San Diego-based craft brewery Ballast Point is taking sustainability to heady new heights, by using condensate from air conditioning systems to make beer.

Ballast Point has teamed up with San Diego International Airport to use waste water for the new SAN Test Pilot beer. The airport has been collecting the condensate dripping from the AC units on jet bridges for several years as part of its conservation efforts, and currently captures about 375,000 litres per year.

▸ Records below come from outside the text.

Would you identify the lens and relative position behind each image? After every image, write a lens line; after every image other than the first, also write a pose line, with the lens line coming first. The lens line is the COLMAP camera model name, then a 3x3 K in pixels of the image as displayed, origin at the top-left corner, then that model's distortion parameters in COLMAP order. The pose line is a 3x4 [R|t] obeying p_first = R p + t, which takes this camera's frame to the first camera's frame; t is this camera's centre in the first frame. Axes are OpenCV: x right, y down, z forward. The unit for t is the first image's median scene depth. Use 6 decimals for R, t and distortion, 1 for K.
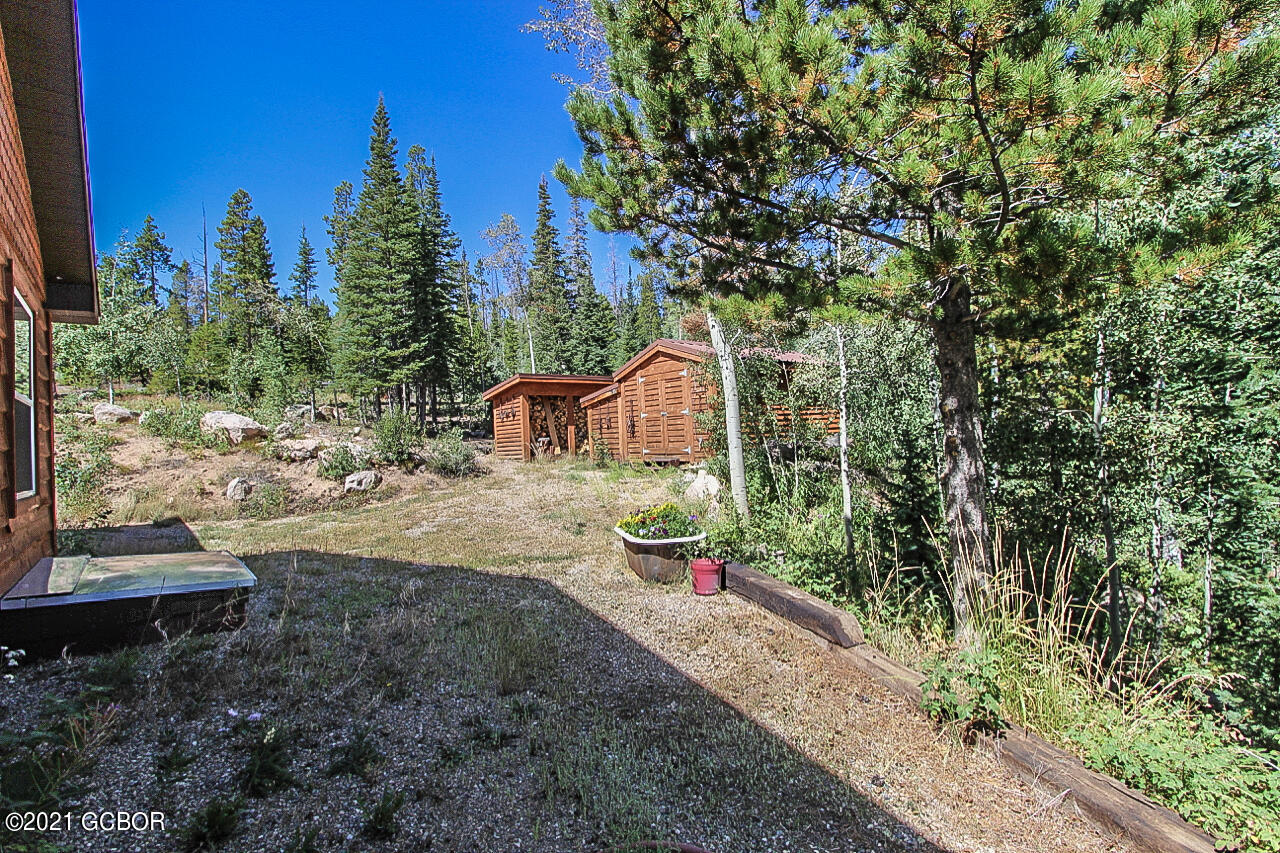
lens RADIAL K [[591.6, 0, 642.5], [0, 591.6, 428.6], [0, 0, 1]] dist [-0.015479, 0.001118]
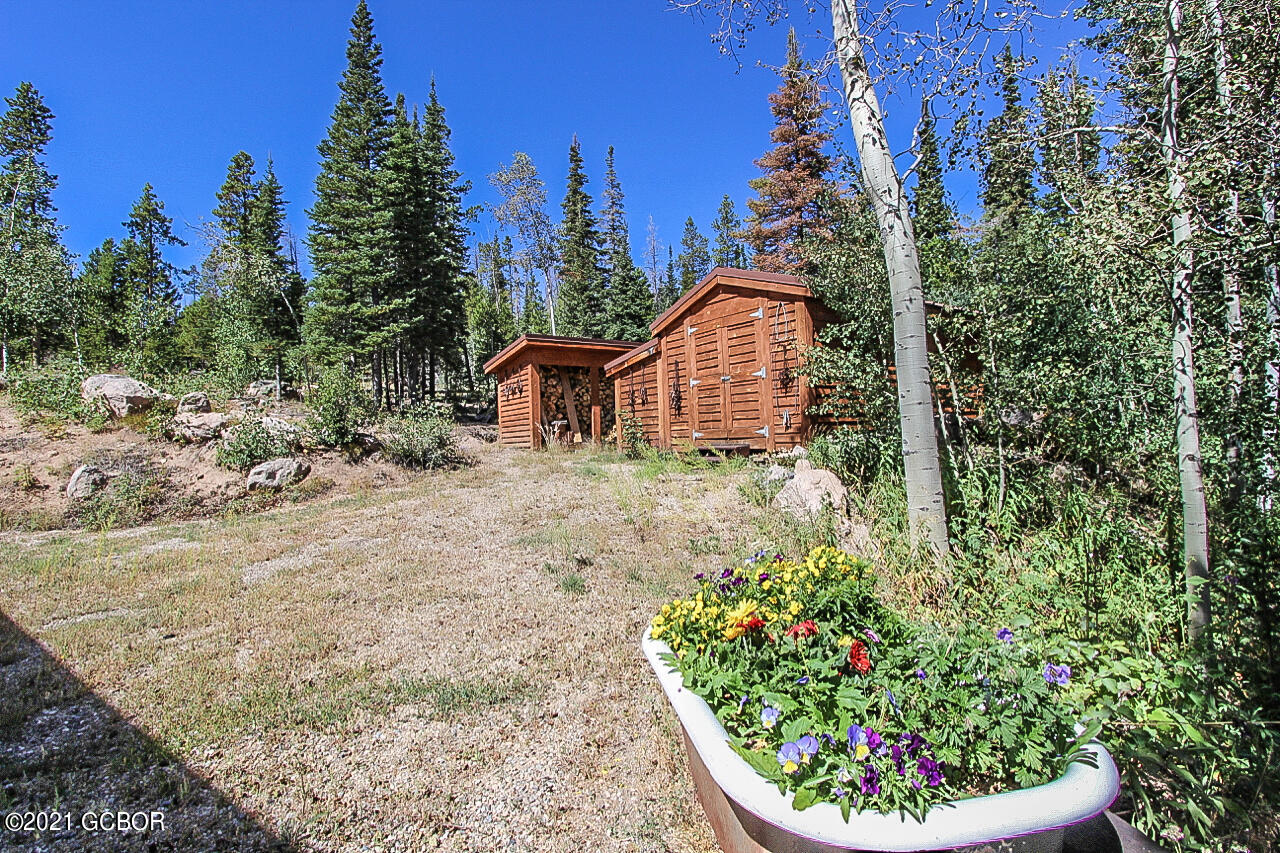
lens RADIAL K [[591.6, 0, 642.1], [0, 591.6, 424.9], [0, 0, 1]] dist [-0.015479, 0.001118]
pose [[0.997855, 0.007936, -0.064985, -0.011189], [-0.008186, 0.999960, -0.003586, 0.024094], [0.064953, 0.004110, 0.997880, 0.256523]]
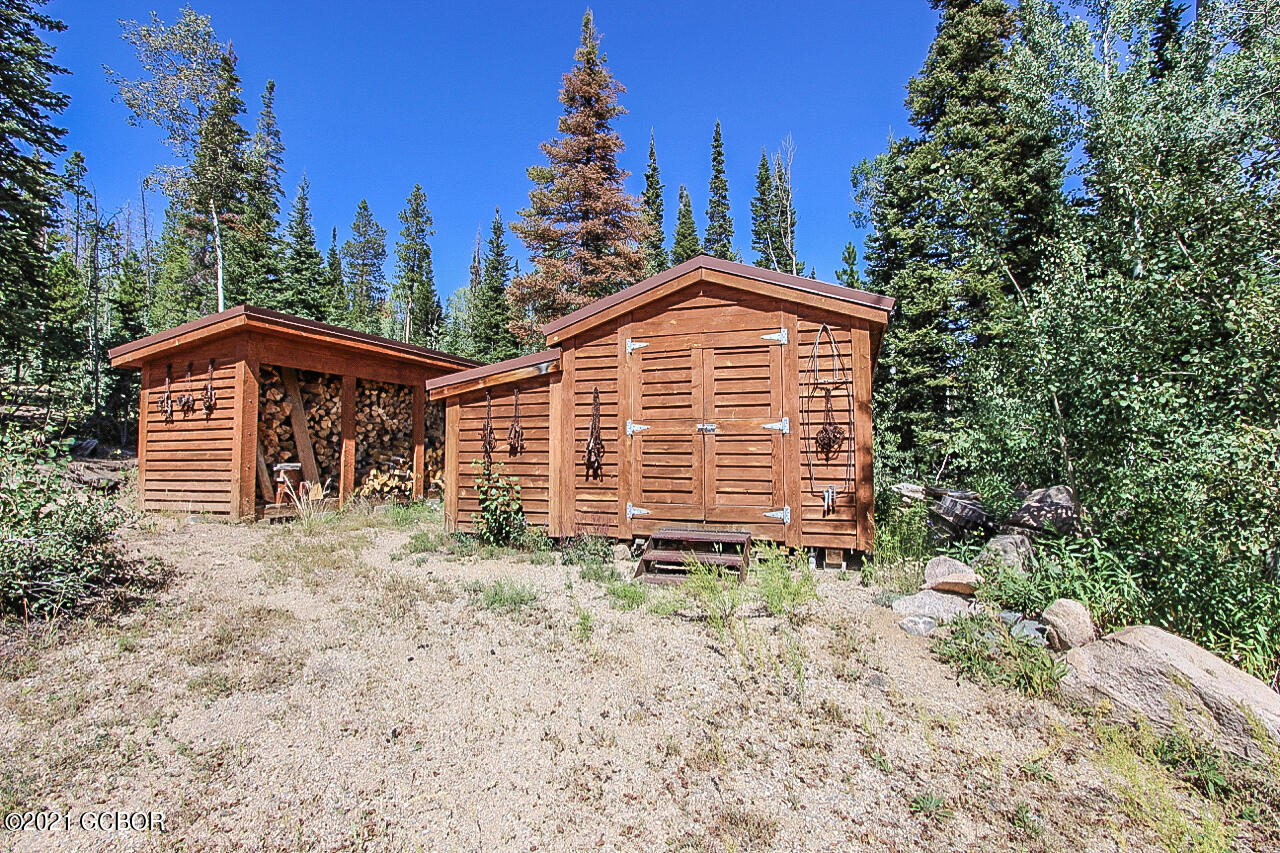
lens RADIAL K [[591.6, 0, 640.5], [0, 591.6, 421.1], [0, 0, 1]] dist [-0.015479, 0.001118]
pose [[0.856558, 0.067878, 0.511567, -0.176781], [-0.043599, 0.997286, -0.059325, -0.001451], [-0.514205, 0.028511, 0.857193, 0.512595]]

But previously this had only been used for cleaning, and for the facility’s cooling towers. Now, people are paying for the pleasure of drinking it!

According to the airport, the condensate water is quite pure, with total dissolved solids of 9 parts per million versus the San Diego municipal water supply which is about 600 parts per million. The low mineral content makes it a “blank slate” for beer, and an ideal base for brewers. Of course, the water gets treated first. Water Works Inc purifies it using ozone disinfection, and then Ballast Point runs it through a standard production process that includes carbon filtration.

“Through the years, our R&D brewery has experimented with water reclamation as part of our commitment to sustainability,” says Aaron Justus, Ballast Point’s director of research and development. “SAN Test pilot is uniquely San Diego in that all the water is purified and reclaimed from just down the street, significantly reducing the overall carbon footprint.”

We can certainly drink to that. Although be warned, at 5.8 per cent alcohol, the Test Pilot will get you flying pretty quickly.